The recipient will start by retrieving the serial from the transmitted ciphertext since he/she will know its position from the passphrase word lengths, then will make the transposition codes and the straddling checkerboard. Next step is to fill the last transposition table by columns, following the order dictated by the code at the top, and then read off the result by rows taking into account the left and right areas (marked out as the table was filled), first the left, then the right. Then the second-last table, and so on until the first transposition, which is derived from the serial. After this, the code can be converted back to the plaintext using the straddling checkerboard.

The cryptanalyst has several things to figure out, pretty much all at the same time:

  1. The location and value of the serial, and what it is. The number of possible guesses is the length of the ciphertext minus five, if a five-digit serial is used. This obtains the serial and, in the unlikely case of a two-word passphrase, the digits on the left side of the checkerboard.
  2. The number, length, and value of each of the transposition codes, other than the serial. There are many combinations here; the number is quite difficult to estimate without knowing the length of the passphrase, but is by far largest. Five words out of a 10,000-word dictionary each would give 10^20 possibilities.
  3. The location of the letters on the straddling checkerboard. There are 8!*10*9*16! = 7.59×10^19 possibilities. This is related to the previous, so the two combine into the 10^20 number (if five words were used; multiply by 10^4 for each additional word).

Going by successive approximations based on fitness to language statistics will be very difficult because single-letter statistics are undone by the checkerboard substitution, and multiple-letter statistics are undone by the transpositions. Multiple anagramming is undone by the serial producing different transpositions for different messages. All that’s left is brute force, and here’s where the ability to use an unlimited-length passphrase comes in.

2 thoughts to “Lessons from the VIC cipher”

  1. Here is another suggestion for improving the Vic Cipher, use insertions.

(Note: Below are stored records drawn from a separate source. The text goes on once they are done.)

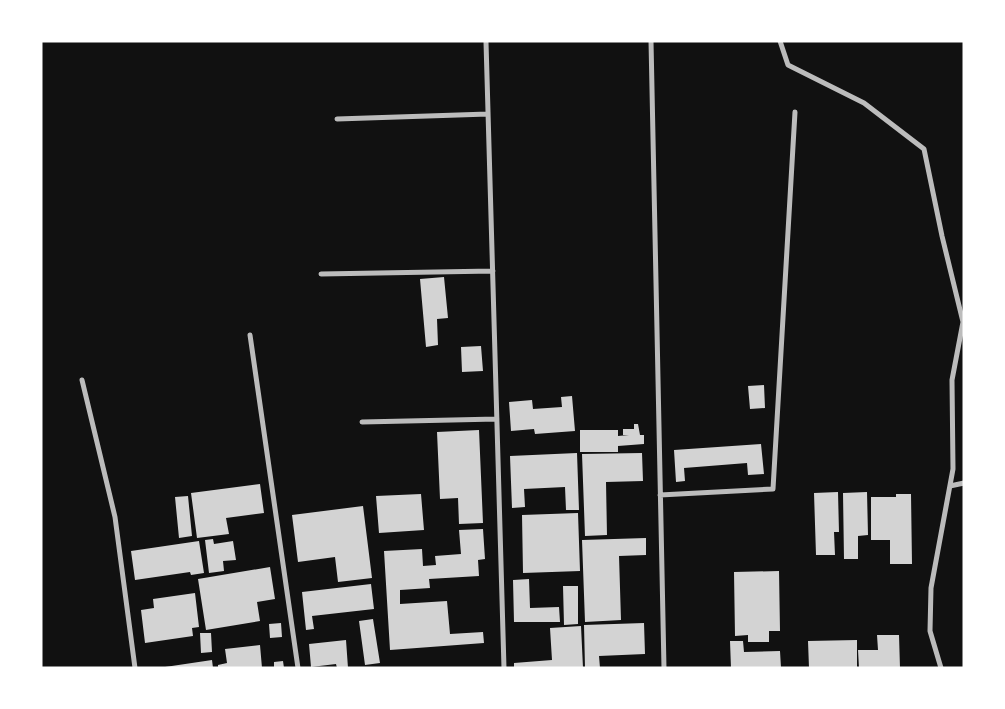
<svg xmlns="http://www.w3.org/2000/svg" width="1005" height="709" viewBox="0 0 1005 709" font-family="'DM Sans',sans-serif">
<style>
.building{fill:#d3d3d3}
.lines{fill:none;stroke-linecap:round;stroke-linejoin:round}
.minor{stroke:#bcbcbc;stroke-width:5}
</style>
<rect width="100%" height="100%" fill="#111"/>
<!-- building -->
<path class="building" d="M 444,277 L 448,318 L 437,319 L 438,345 L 426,347 L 420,279 Z
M 481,346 L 483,371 L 462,372 L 461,347 Z
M 764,385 L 765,408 L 750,409 L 748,386 Z
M 572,396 L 575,431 L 535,434 L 534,429 L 511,431 L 509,402 L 532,400 L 533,409 L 562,407 L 561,397 Z
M 634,424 L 638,424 L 640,435 L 644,435 L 644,444 L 618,446 L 618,452 L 580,452 L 580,430 L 618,430 L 618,436 L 629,435 L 623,435 L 623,429 L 634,429 Z
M 479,430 L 483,523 L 459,524 L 458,498 L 440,499 L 437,432 Z
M 761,444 L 764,474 L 748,475 L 747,463 L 684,468 L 685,481 L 676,482 L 674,450 Z
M 577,453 L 579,510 L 566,510 L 565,487 L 524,489 L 525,507 L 512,508 L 510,456 Z
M 642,453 L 643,481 L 606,482 L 607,535 L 585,536 L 582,454 Z
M 260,484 L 264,513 L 226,518 L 229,534 L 197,538 L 191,493 Z
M 838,492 L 839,532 L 834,532 L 835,555 L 816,555 L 814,493 Z
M 867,492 L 868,535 L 858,536 L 858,559 L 844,559 L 843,493 Z
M 421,494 L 424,530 L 379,533 L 376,496 Z
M 896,494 L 911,494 L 912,564 L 890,564 L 890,540 L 871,540 L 871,497 L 896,497 Z
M 188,496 L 192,536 L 179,538 L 175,497 Z
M 363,506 L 372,578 L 338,582 L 335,557 L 298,562 L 292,515 Z
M 578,513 L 580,571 L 523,573 L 522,515 Z
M 483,529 L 485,559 L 478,560 L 479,576 L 429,579 L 430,588 L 400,590 L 400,604 L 447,601 L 450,634 L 483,632 L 484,643 L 390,650 L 384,551 L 422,549 L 423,566 L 436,565 L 435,556 L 461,554 L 459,530 Z
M 646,538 L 646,555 L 619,556 L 621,620 L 585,622 L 582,540 Z
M 213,539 L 214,544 L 233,541 L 236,560 L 223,561 L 224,571 L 209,573 L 205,540 Z
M 199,541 L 204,573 L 191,575 L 190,572 L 135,580 L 131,551 Z
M 270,567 L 275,599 L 257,602 L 260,621 L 206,630 L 198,579 Z
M 779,571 L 780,631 L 769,631 L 769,642 L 748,642 L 748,635 L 735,636 L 734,572 Z
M 529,579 L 530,608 L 559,607 L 560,622 L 514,622 L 513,580 Z
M 371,584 L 374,609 L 312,616 L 314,629 L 306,630 L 302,592 Z
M 563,586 L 578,586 L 578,624 L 564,625 Z
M 195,593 L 199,627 L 192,628 L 193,636 L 145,643 L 141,610 L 154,608 L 153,599 Z
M 373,619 L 380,663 L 365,665 L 359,621 Z
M 281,623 L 282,637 L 270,638 L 269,624 Z
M 644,623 L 645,654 L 599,656 L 600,668 L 585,668 L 584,625 Z
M 581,626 L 583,668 L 514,668 L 514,663 L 552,660 L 550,628 Z
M 200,633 L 211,633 L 212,652 L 201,653 Z
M 877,635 L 899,635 L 900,668 L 859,668 L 858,650 L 878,650 Z
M 346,640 L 348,668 L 337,668 L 336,664 L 311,667 L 309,644 Z
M 857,640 L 857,668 L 809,668 L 808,641 Z
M 730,641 L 743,641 L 744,652 L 780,651 L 781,668 L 731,668 Z
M 260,645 L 262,668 L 218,668 L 218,665 L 227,663 L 225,649 Z
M 212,660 L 213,668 L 165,668 L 165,667 Z
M 283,661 L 284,668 L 274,668 L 274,662 Z"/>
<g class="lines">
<!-- minor -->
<path class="minor" d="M 651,41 L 664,668
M 780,41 L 788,65 L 864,103 L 924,149 L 942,236 L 963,322 L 952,380 L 953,469 L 931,588 L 930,631 L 941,668
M 486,42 L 504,668
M 337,119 L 488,114
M 321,274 L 493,271
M 250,335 L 298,668
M 82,380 L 115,517 L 135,668
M 362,422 L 497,419
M 950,486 L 964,483
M 660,495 L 773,489 L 795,112"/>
</g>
<!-- border -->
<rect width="1005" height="709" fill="none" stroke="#ffffff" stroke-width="85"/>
</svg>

    According to David Kahn, CIA article “Number One From Moscow”, part of the hollow nickel message,
    translated into English was :-

    “Encipher short letters, but do the longer ones with insertions. All the data about yourself, place of work, address, etc., must not be transmitted in one cipher message. Transmit insertions separately.”

    I have tried, and so far failed, to find out what an insertion is.

    What I am expecting to find is that an insertion is an already enciphered numerical sequence of
    critical information, so that the Vic process is a superencipherment thereof.

    But I would like to have this confirmed.

    1. Yes, I guess it means some sort of encoding for key words that might make the message highly recognizable. Another explanation could be insertion of nulls that don’t mean anything, but then they wouldn’t ask that those be sent out separately.